*Work order*. Without changing a word, return the listing below, minus its images.

-- Data for this exercise follows --

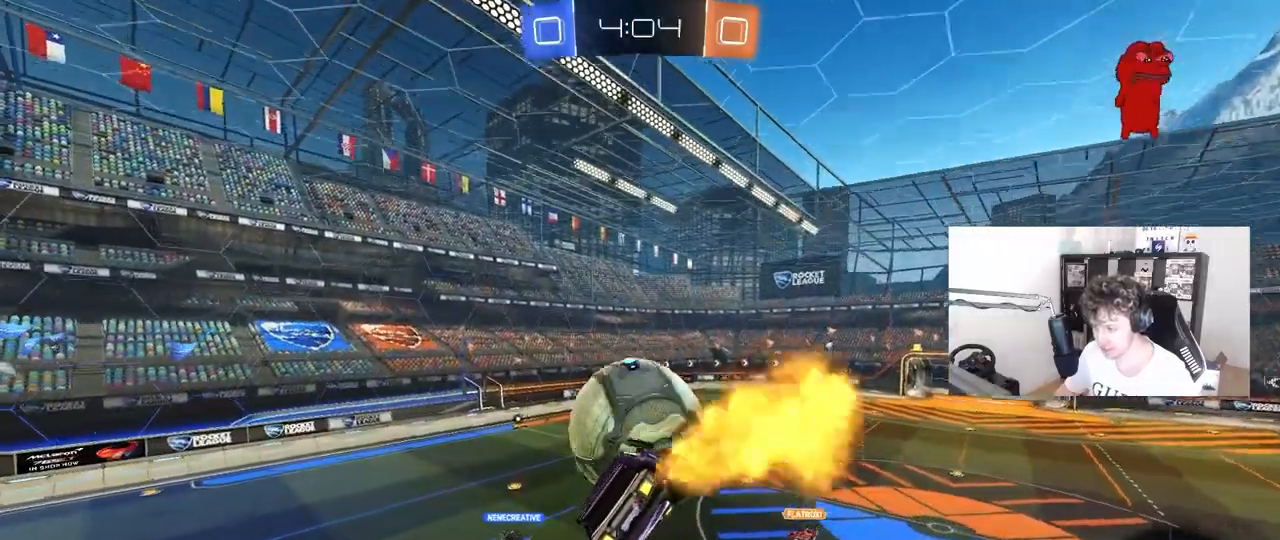
{"keys": ["d", "shift"], "mouse": ["left"], "mouse_move": "still", "events": [[33, "s", "up"], [133, "shift", "down"], [183, "d", "down"], [217, "mouse_left", "down"], [267, "a", "down"], [267, "d", "up"], [267, "w", "down"], [317, "shift", "up"], [367, "d", "down"], [417, "a", "up"], [417, "w", "up"], [467, "shift", "down"]]}
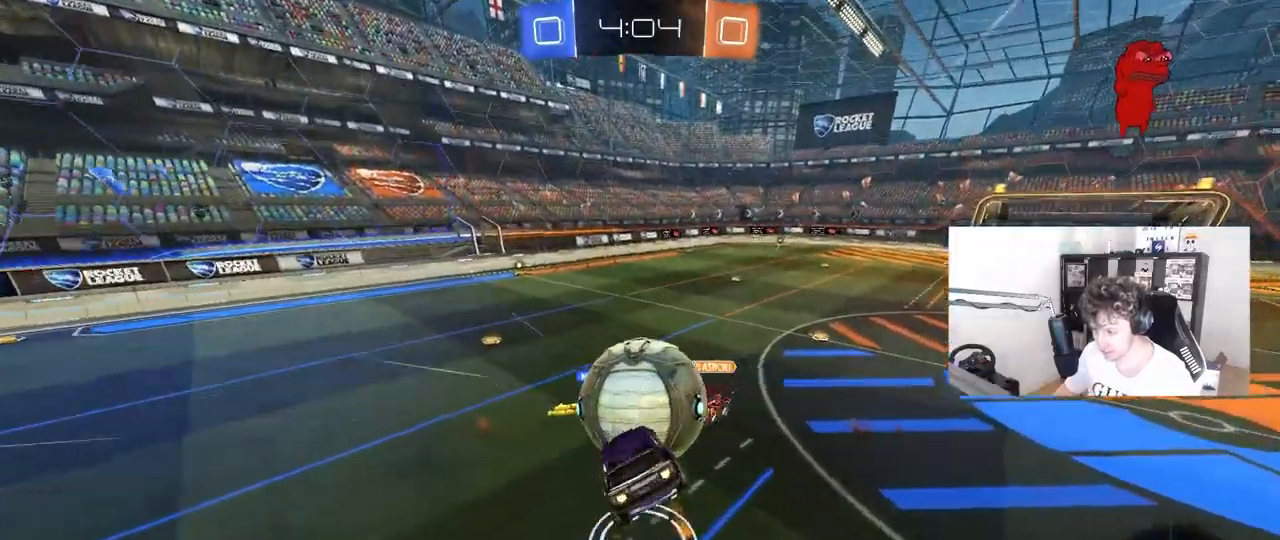
{"keys": ["d", "w"], "mouse": [], "mouse_move": "still", "events": [[150, "d", "up"], [200, "a", "down"], [200, "shift", "up"], [200, "w", "down"], [233, "mouse_left", "up"], [283, "a", "up"], [283, "w", "up"], [317, "w", "down"], [333, "d", "down"]]}
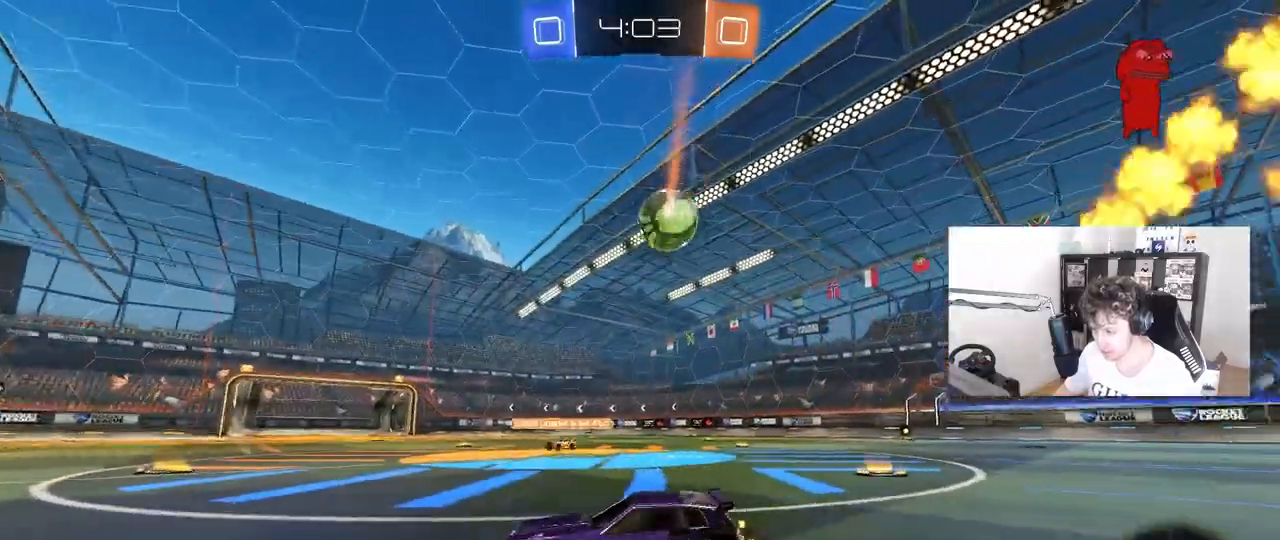
{"keys": ["d", "w"], "mouse": [], "mouse_move": "still", "events": [[167, "shift", "down"], [250, "shift", "up"]]}
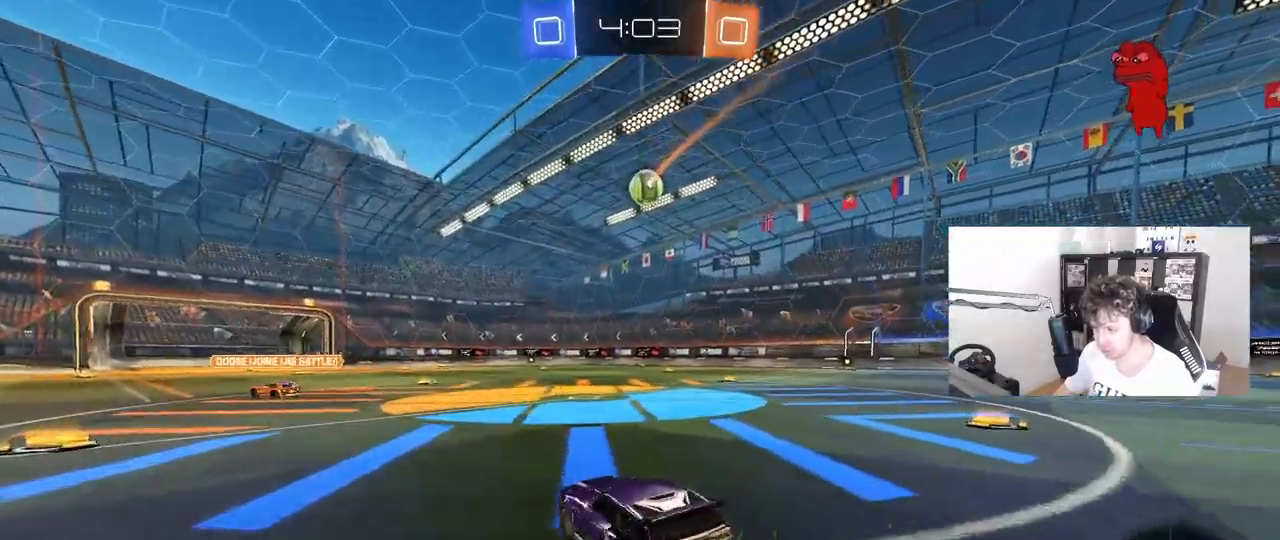
{"keys": ["d", "shift", "w"], "mouse": ["left"], "mouse_move": "still", "events": [[33, "mouse_left", "down"], [317, "d", "up"], [417, "mouse_right", "down"], [467, "d", "down"], [467, "shift", "down"], [500, "mouse_right", "up"]]}
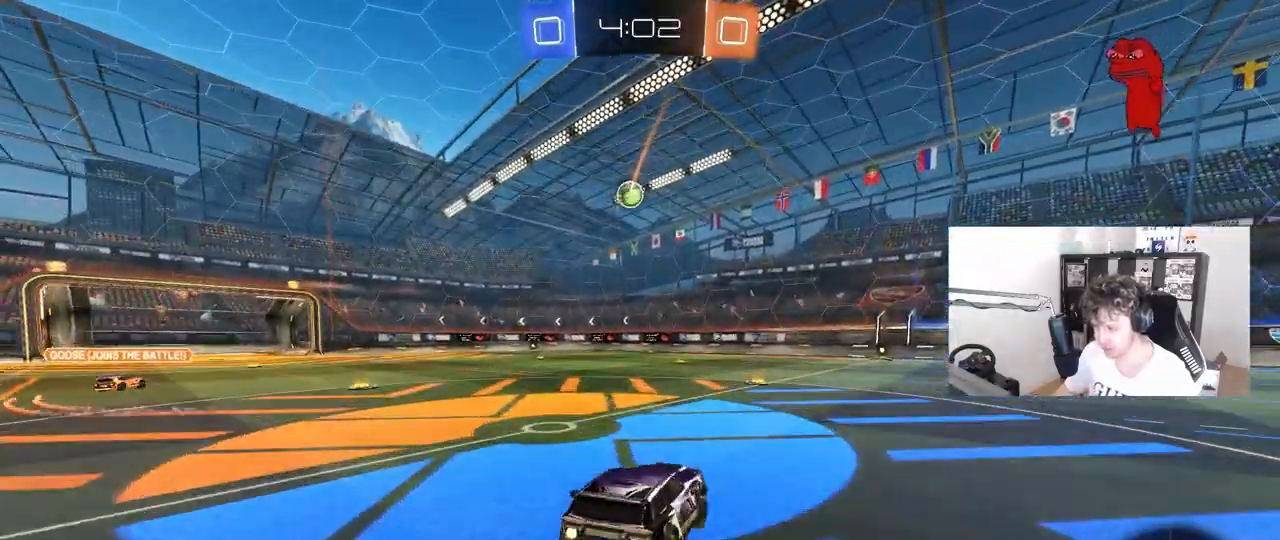
{"keys": ["d", "shift"], "mouse": ["left"], "mouse_move": "still", "events": [[50, "mouse_right", "down"], [100, "s", "down"], [100, "w", "up"], [200, "mouse_right", "up"], [433, "s", "up"]]}
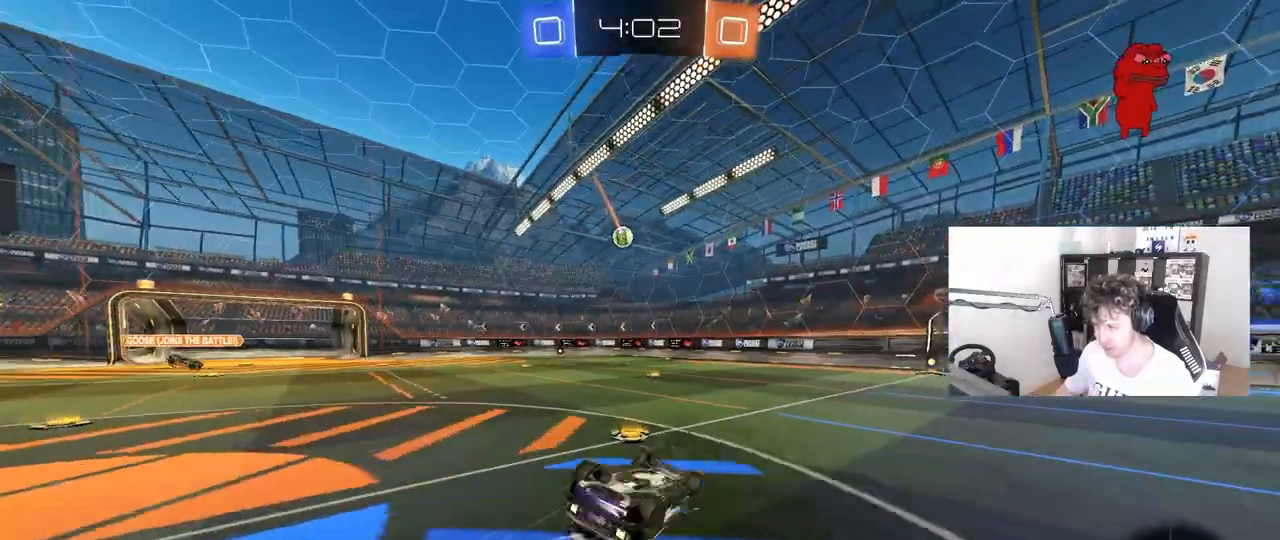
{"keys": [], "mouse": [], "mouse_move": "still", "events": [[67, "s", "down"], [217, "mouse_left", "up"], [350, "s", "up"], [350, "shift", "up"], [400, "d", "up"]]}
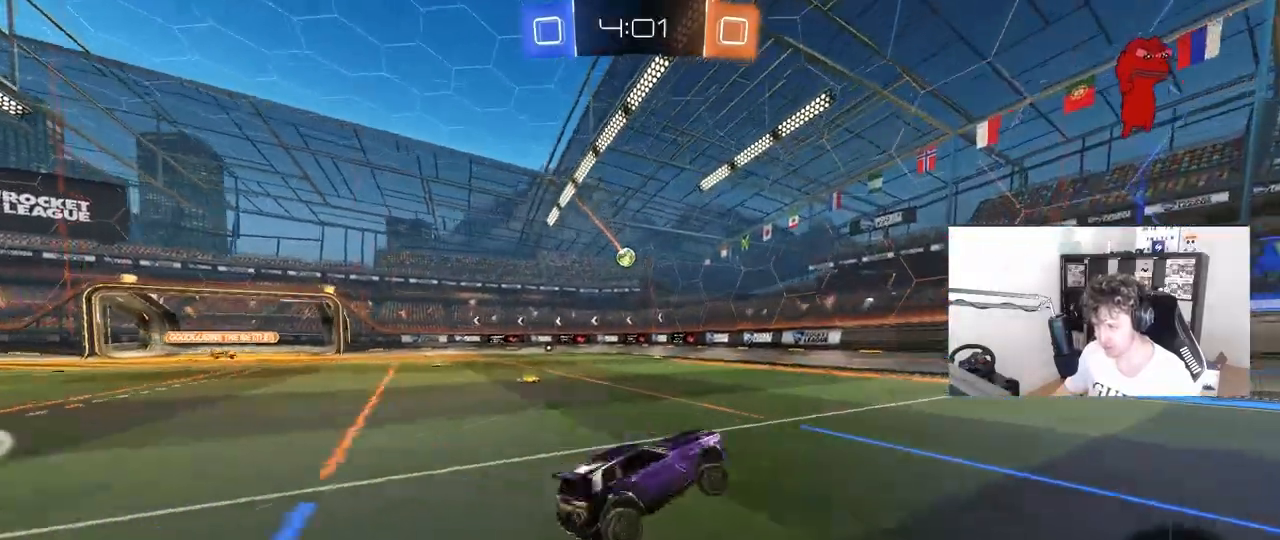
{"keys": ["a", "w"], "mouse": [], "mouse_move": "still", "events": [[83, "w", "down"], [183, "d", "down"], [217, "d", "up"], [367, "a", "down"]]}
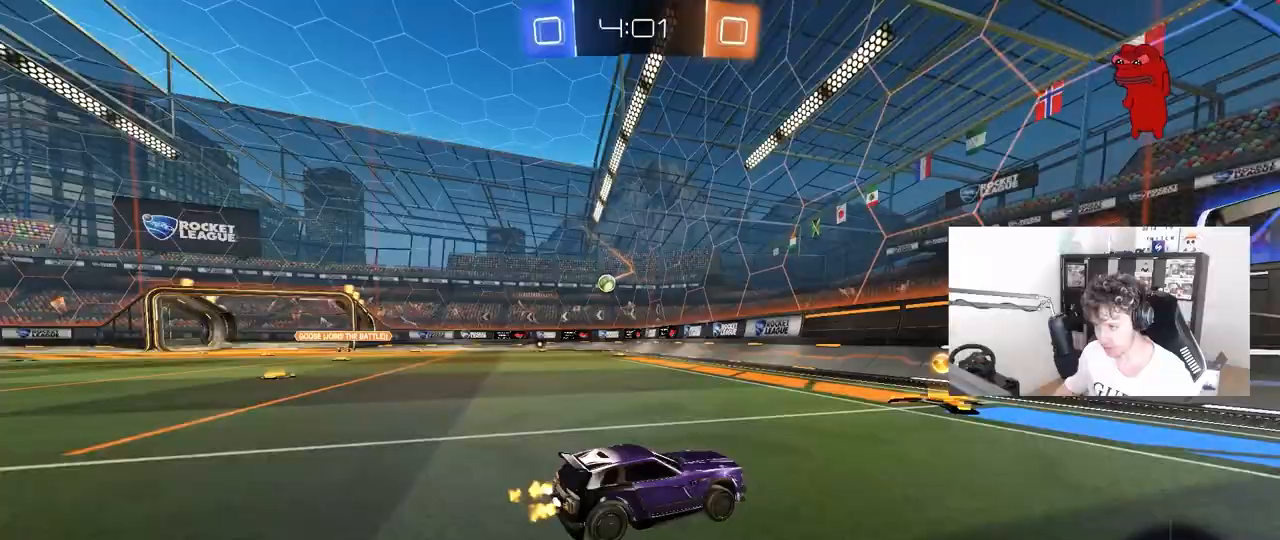
{"keys": ["s"], "mouse": [], "mouse_move": "still", "events": [[333, "a", "up"], [333, "w", "up"], [433, "s", "down"]]}
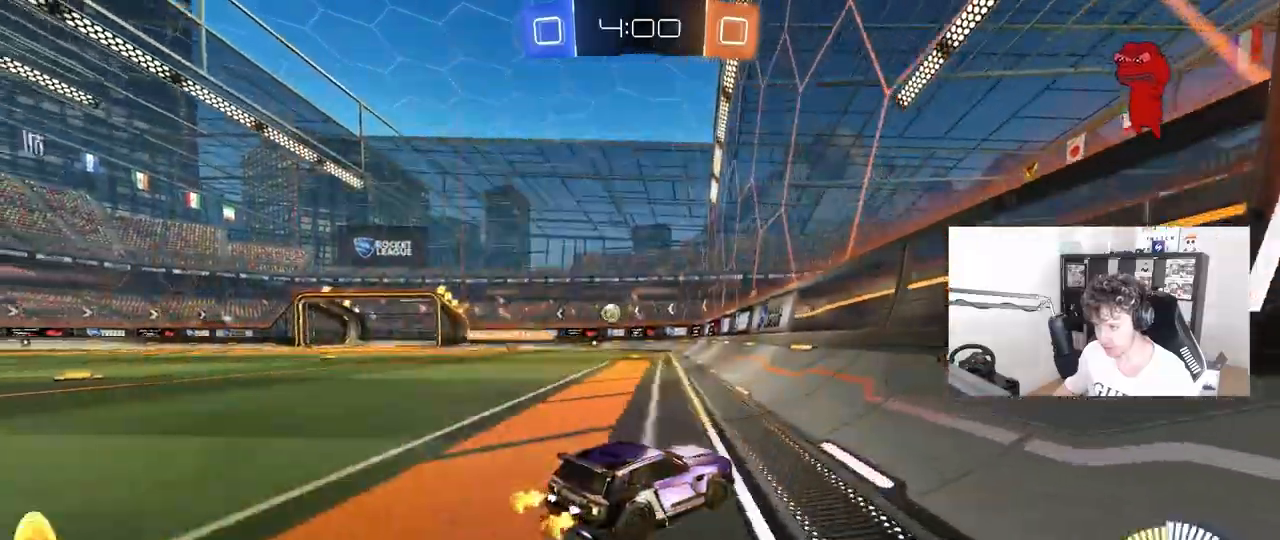
{"keys": ["w"], "mouse": ["left"], "mouse_move": "still", "events": [[67, "s", "up"], [267, "w", "down"], [300, "d", "down"], [400, "d", "up"], [500, "mouse_left", "down"]]}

-- Data for this exercise concluded --

*Task answer*.
{"keys": ["d", "shift"], "mouse": ["left"], "mouse_move": "still", "events": [[33, "s", "up"], [133, "shift", "down"], [183, "d", "down"], [217, "mouse_left", "down"], [267, "a", "down"], [267, "d", "up"], [267, "w", "down"], [317, "shift", "up"], [367, "d", "down"], [417, "a", "up"], [417, "w", "up"], [467, "shift", "down"]]}
{"keys": ["d", "w"], "mouse": [], "mouse_move": "still", "events": [[150, "d", "up"], [200, "a", "down"], [200, "shift", "up"], [200, "w", "down"], [233, "mouse_left", "up"], [283, "a", "up"], [283, "w", "up"], [317, "w", "down"], [333, "d", "down"]]}
{"keys": ["d", "w"], "mouse": [], "mouse_move": "still", "events": [[167, "shift", "down"], [250, "shift", "up"]]}
{"keys": ["d", "shift", "w"], "mouse": ["left"], "mouse_move": "still", "events": [[33, "mouse_left", "down"], [317, "d", "up"], [417, "mouse_right", "down"], [467, "d", "down"], [467, "shift", "down"], [500, "mouse_right", "up"]]}
{"keys": ["d", "shift"], "mouse": ["left"], "mouse_move": "still", "events": [[50, "mouse_right", "down"], [100, "s", "down"], [100, "w", "up"], [200, "mouse_right", "up"], [433, "s", "up"]]}
{"keys": [], "mouse": [], "mouse_move": "still", "events": [[67, "s", "down"], [217, "mouse_left", "up"], [350, "s", "up"], [350, "shift", "up"], [400, "d", "up"]]}
{"keys": ["a", "w"], "mouse": [], "mouse_move": "still", "events": [[83, "w", "down"], [183, "d", "down"], [217, "d", "up"], [367, "a", "down"]]}
{"keys": ["s"], "mouse": [], "mouse_move": "still", "events": [[333, "a", "up"], [333, "w", "up"], [433, "s", "down"]]}
{"keys": ["w"], "mouse": ["left"], "mouse_move": "still", "events": [[67, "s", "up"], [267, "w", "down"], [300, "d", "down"], [400, "d", "up"], [500, "mouse_left", "down"]]}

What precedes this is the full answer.